Exercise:
Look through the records below for lines containing the string "down", and report how many there are, nothing else.

Exercise input:
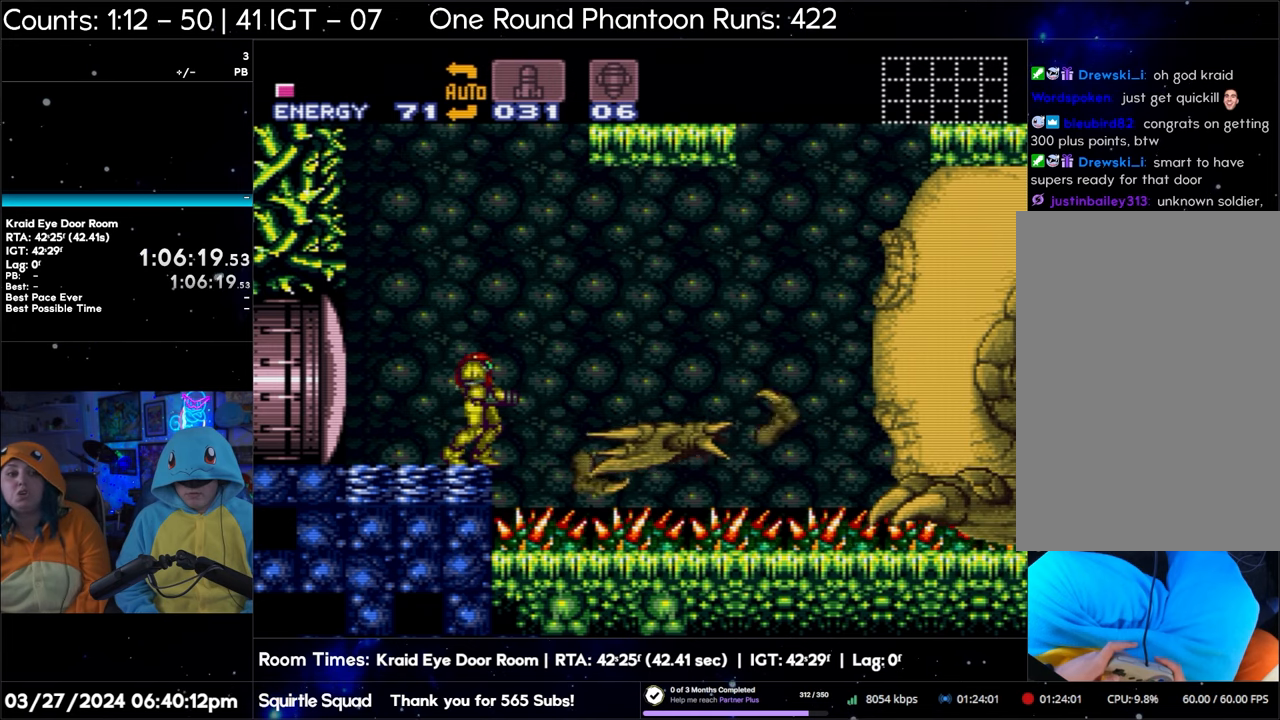
{"buttons": [], "events": []}
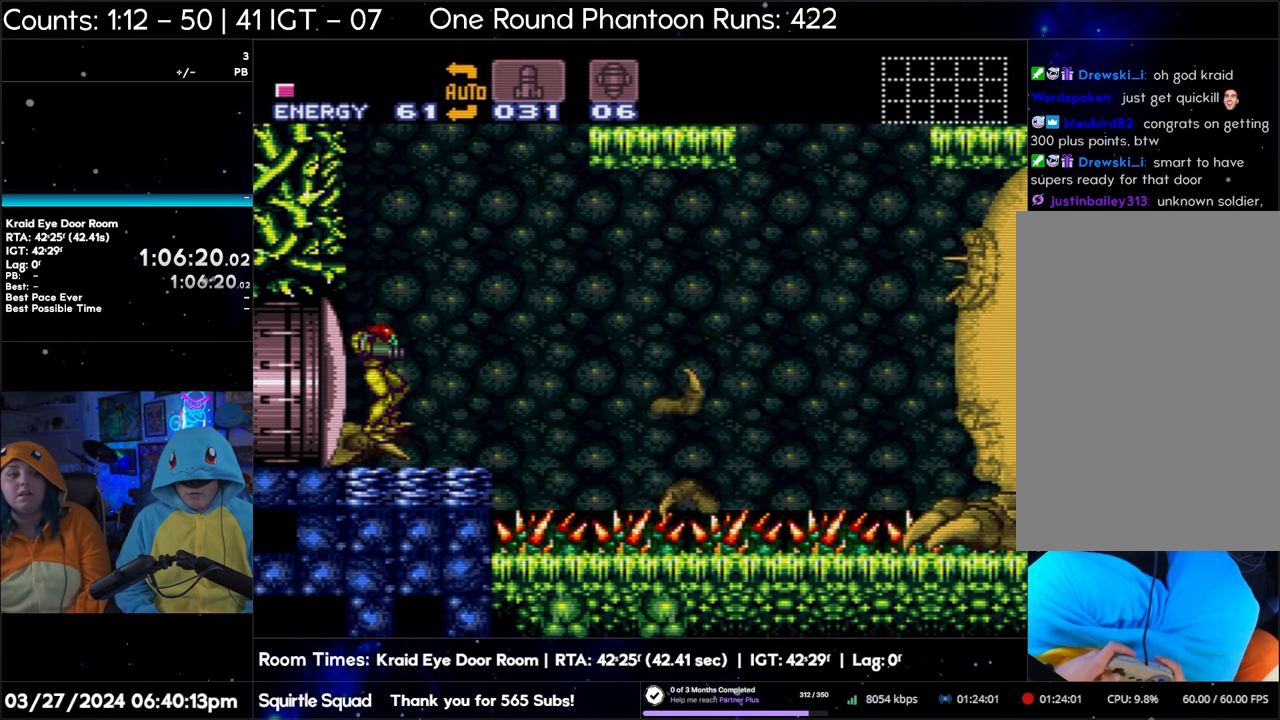
{"buttons": [], "events": []}
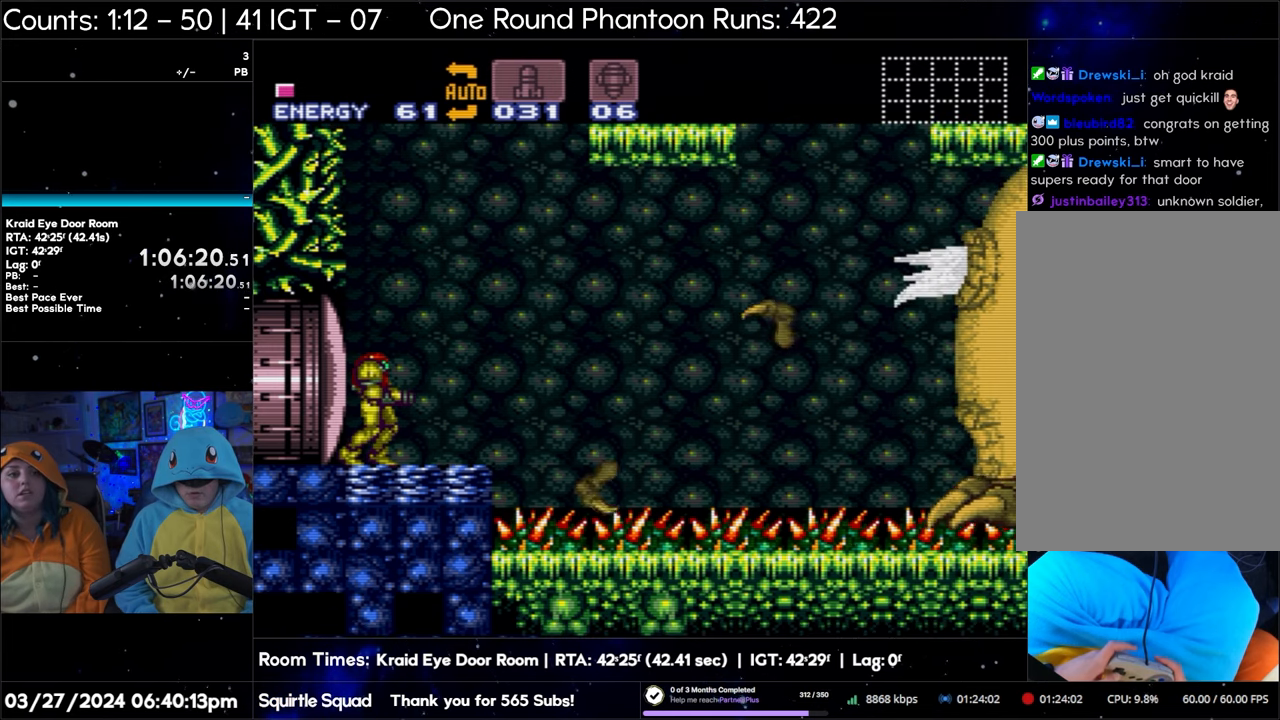
{"buttons": [], "events": []}
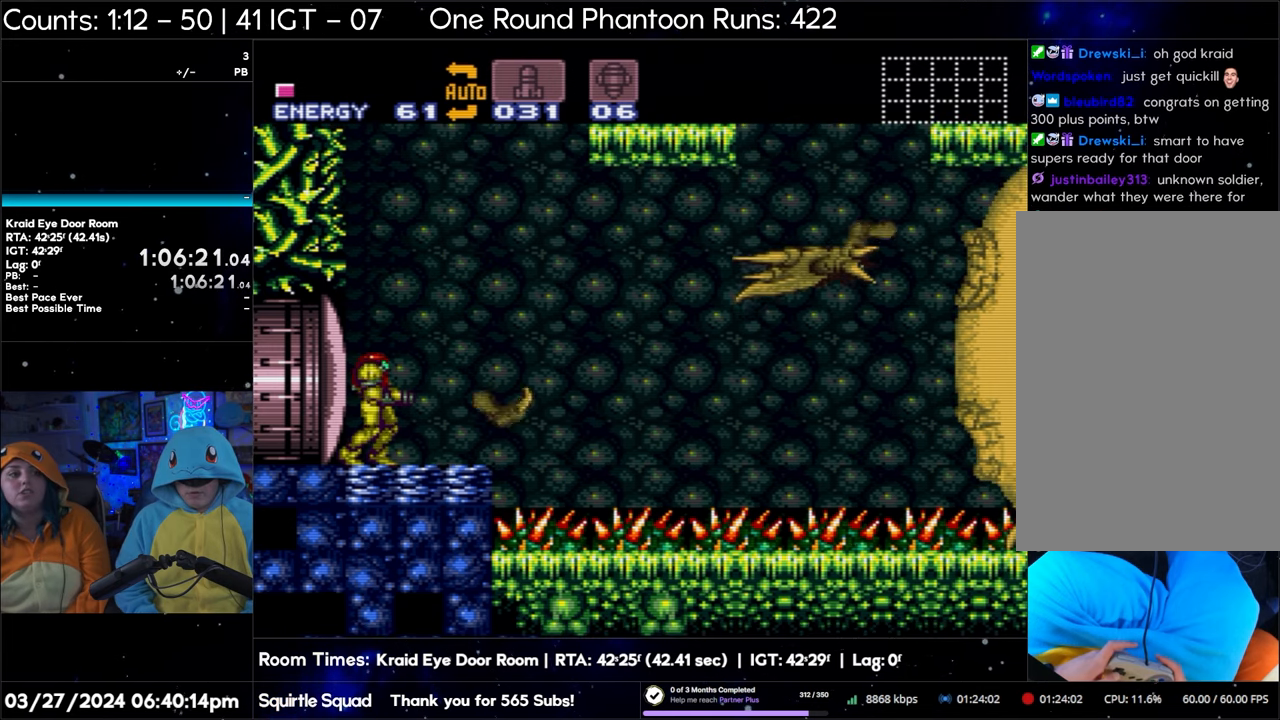
{"buttons": ["B", "DPAD_LEFT"], "events": [[250, "DPAD_LEFT", "down"], [367, "B", "down"]]}
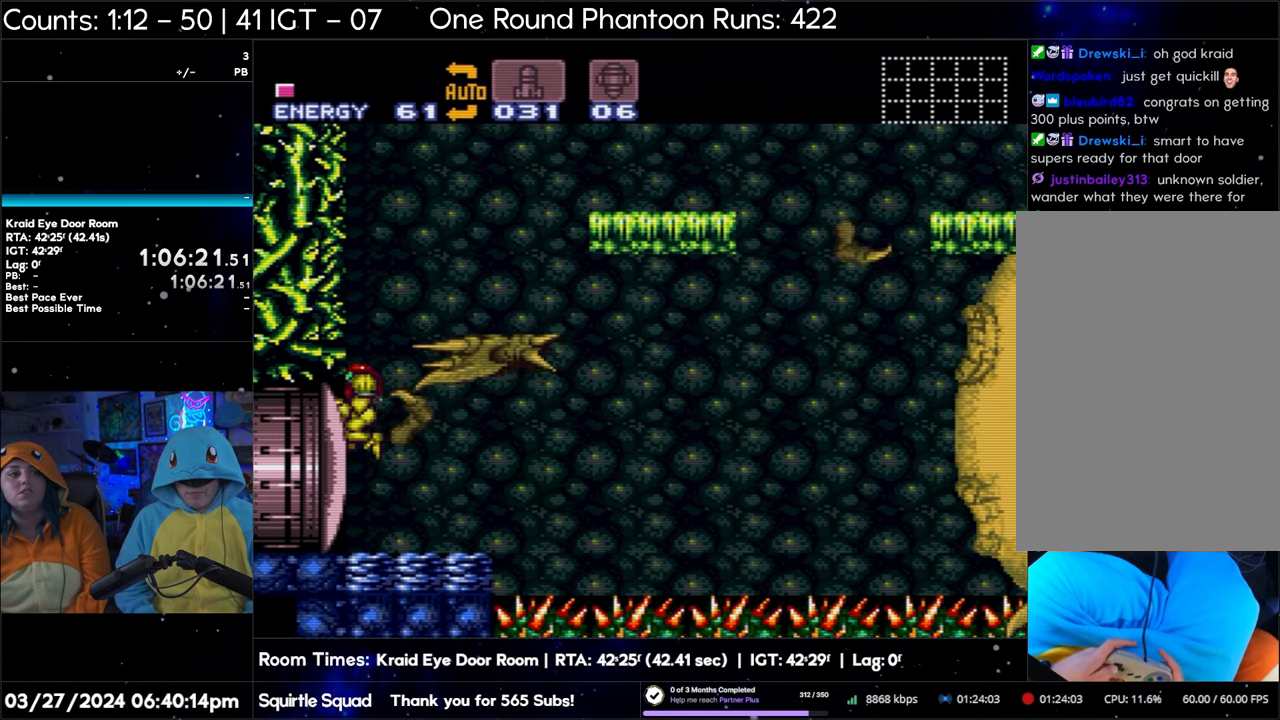
{"buttons": [], "events": [[400, "DPAD_LEFT", "up"], [500, "B", "up"]]}
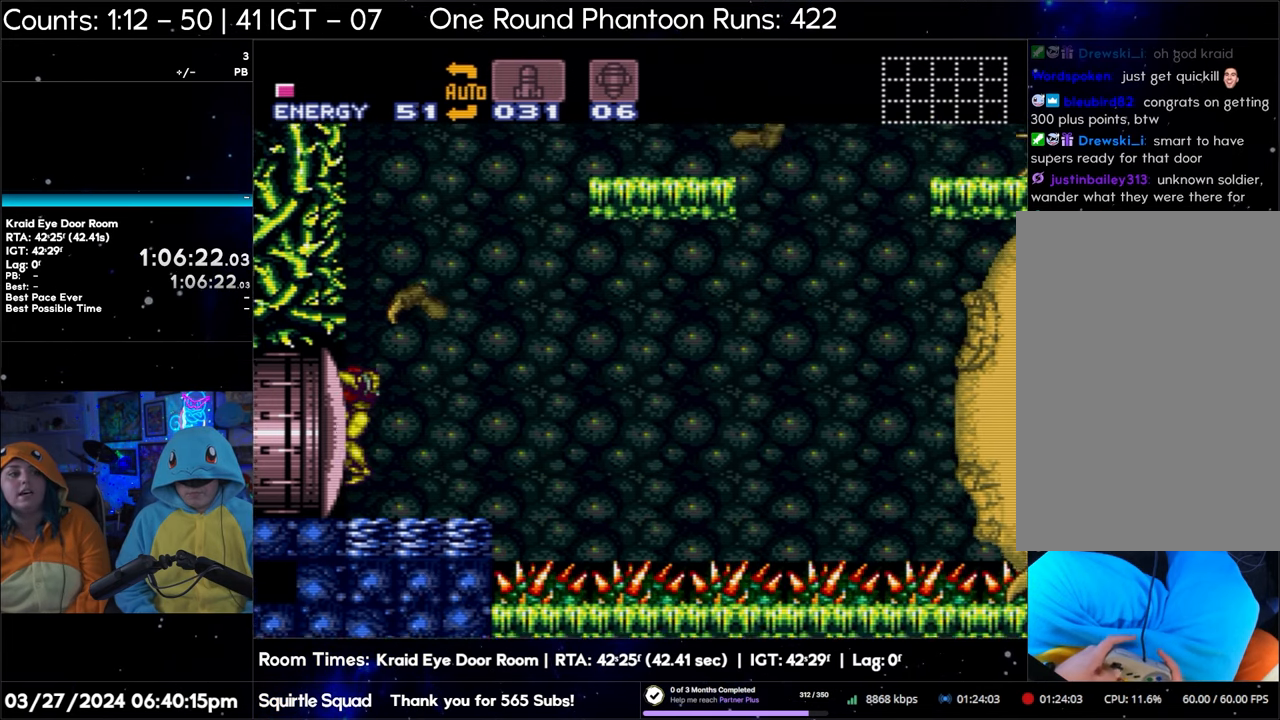
{"buttons": [], "events": []}
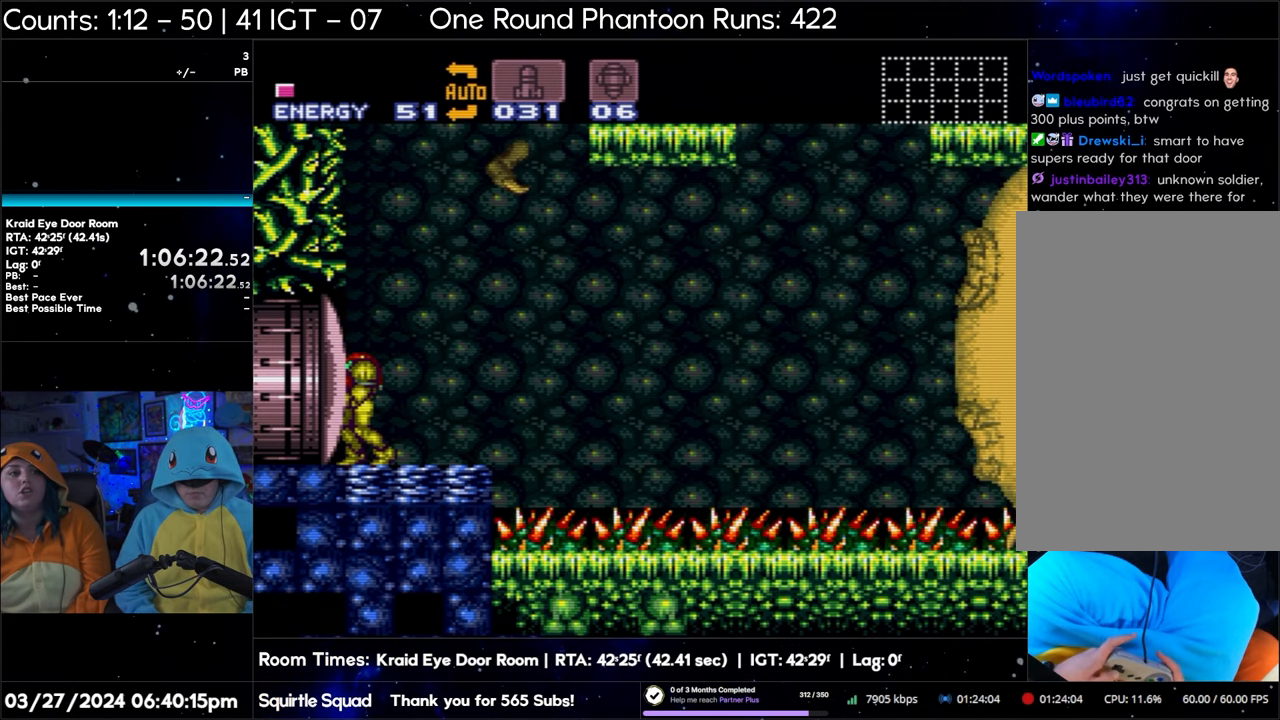
{"buttons": ["B", "DPAD_LEFT"], "events": [[233, "DPAD_LEFT", "down"], [300, "B", "down"]]}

Response box:
2